(Input begins)
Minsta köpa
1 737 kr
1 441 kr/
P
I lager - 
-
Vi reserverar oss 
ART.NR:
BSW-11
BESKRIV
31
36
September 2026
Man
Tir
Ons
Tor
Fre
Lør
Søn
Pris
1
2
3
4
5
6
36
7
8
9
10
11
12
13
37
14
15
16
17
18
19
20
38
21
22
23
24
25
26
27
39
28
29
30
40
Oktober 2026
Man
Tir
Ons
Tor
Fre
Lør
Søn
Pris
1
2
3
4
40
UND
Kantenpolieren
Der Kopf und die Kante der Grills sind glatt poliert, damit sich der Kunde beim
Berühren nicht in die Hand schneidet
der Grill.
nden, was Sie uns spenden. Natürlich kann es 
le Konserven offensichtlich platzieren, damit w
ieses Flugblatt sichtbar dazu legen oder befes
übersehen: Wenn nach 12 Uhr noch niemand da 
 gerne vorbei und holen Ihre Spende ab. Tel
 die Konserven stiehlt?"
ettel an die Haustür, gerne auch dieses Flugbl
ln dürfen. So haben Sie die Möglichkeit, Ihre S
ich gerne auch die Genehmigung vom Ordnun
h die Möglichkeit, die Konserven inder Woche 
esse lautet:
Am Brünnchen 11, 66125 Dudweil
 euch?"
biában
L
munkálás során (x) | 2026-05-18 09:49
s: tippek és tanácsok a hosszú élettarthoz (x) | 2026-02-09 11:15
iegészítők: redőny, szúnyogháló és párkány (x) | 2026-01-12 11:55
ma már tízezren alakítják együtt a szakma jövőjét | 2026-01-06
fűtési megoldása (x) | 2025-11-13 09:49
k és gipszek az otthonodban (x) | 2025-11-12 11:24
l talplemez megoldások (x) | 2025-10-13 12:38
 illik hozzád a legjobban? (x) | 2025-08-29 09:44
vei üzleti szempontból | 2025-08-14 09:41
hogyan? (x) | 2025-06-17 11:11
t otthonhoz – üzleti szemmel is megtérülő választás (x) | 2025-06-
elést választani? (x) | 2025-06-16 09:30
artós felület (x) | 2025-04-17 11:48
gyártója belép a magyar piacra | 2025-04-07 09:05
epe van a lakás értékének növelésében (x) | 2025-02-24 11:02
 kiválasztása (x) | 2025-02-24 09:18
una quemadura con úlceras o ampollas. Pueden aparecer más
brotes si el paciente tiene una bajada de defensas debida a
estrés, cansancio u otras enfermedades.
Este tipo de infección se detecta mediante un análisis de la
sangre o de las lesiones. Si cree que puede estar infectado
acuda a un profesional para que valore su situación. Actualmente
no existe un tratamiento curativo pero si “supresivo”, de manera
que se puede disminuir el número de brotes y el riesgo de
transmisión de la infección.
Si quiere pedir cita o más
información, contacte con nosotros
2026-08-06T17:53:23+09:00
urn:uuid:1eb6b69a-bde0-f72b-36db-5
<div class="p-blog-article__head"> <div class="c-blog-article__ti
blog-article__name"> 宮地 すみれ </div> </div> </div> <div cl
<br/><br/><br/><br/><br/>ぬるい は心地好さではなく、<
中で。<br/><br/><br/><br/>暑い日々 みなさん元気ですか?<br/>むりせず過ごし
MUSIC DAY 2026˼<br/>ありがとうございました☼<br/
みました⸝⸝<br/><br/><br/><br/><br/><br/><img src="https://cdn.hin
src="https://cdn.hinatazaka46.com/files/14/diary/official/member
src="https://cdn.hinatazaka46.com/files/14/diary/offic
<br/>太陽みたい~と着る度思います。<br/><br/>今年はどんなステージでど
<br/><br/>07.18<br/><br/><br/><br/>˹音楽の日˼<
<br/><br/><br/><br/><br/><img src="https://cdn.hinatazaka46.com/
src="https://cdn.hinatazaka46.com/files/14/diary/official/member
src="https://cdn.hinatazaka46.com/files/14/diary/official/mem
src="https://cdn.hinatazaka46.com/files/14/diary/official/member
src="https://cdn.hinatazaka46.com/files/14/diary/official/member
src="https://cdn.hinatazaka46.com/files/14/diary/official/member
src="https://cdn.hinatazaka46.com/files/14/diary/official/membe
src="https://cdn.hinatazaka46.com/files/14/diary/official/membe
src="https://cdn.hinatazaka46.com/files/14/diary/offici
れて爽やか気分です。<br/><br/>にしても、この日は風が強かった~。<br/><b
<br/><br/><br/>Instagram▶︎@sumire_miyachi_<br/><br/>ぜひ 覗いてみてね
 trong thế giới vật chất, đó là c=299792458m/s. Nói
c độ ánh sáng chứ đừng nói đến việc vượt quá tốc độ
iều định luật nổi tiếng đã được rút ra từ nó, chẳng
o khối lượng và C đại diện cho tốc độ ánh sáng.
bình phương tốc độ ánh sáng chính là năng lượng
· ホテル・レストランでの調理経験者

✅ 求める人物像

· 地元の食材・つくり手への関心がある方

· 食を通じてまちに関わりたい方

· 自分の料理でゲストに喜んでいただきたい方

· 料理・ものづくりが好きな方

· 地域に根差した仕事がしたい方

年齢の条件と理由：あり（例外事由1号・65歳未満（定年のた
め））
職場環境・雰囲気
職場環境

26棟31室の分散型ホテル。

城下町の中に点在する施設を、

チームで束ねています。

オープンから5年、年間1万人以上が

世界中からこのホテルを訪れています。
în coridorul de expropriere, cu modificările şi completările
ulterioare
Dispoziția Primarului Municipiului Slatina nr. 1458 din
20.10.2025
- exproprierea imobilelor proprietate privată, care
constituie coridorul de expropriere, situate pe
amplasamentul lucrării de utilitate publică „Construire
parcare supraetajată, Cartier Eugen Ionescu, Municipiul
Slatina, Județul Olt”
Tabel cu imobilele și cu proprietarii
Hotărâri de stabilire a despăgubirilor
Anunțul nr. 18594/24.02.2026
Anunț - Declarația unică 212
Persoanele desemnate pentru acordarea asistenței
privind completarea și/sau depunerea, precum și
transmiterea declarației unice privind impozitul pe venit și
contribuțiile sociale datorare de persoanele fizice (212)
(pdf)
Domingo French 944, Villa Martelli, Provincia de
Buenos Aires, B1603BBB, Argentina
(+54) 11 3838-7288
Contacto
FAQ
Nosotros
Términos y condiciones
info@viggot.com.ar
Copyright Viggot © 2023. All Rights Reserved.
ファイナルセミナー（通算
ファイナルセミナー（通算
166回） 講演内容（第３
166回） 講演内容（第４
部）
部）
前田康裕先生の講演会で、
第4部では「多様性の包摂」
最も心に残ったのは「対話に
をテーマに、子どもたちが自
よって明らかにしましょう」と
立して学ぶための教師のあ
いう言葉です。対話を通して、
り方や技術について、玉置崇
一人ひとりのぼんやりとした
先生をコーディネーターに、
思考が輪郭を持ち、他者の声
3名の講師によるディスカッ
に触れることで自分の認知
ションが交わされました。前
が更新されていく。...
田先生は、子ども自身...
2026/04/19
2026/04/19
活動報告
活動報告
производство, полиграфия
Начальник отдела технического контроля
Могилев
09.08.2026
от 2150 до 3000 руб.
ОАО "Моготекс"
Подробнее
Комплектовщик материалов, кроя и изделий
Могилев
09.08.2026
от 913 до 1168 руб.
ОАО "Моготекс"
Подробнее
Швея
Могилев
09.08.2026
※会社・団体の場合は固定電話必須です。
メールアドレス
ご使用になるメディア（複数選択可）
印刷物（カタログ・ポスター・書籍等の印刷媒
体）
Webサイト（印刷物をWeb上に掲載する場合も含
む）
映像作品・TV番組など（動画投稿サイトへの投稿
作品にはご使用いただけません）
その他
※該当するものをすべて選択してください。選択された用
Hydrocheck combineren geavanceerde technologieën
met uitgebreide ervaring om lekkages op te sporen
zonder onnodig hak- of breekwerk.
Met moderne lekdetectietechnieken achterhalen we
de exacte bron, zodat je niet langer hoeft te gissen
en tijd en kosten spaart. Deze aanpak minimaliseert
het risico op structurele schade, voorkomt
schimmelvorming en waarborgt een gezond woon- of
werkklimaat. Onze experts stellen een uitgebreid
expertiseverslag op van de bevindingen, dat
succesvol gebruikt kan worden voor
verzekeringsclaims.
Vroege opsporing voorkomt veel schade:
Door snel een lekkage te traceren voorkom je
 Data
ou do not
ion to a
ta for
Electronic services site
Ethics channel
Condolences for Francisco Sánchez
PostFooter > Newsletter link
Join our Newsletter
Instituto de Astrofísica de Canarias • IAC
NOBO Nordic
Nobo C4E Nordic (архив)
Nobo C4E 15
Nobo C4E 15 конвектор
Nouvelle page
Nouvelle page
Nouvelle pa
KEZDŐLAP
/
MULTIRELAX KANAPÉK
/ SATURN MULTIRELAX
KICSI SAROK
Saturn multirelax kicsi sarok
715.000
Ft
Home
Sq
(Input ends)
§ **Work task**: Nothing but lines that contain "schade" should appear in the answer. Copy each from the records.

§ **Result for this exercise**:
het risico op structurele schade, voorkomt
Vroege opsporing voorkomt veel schade:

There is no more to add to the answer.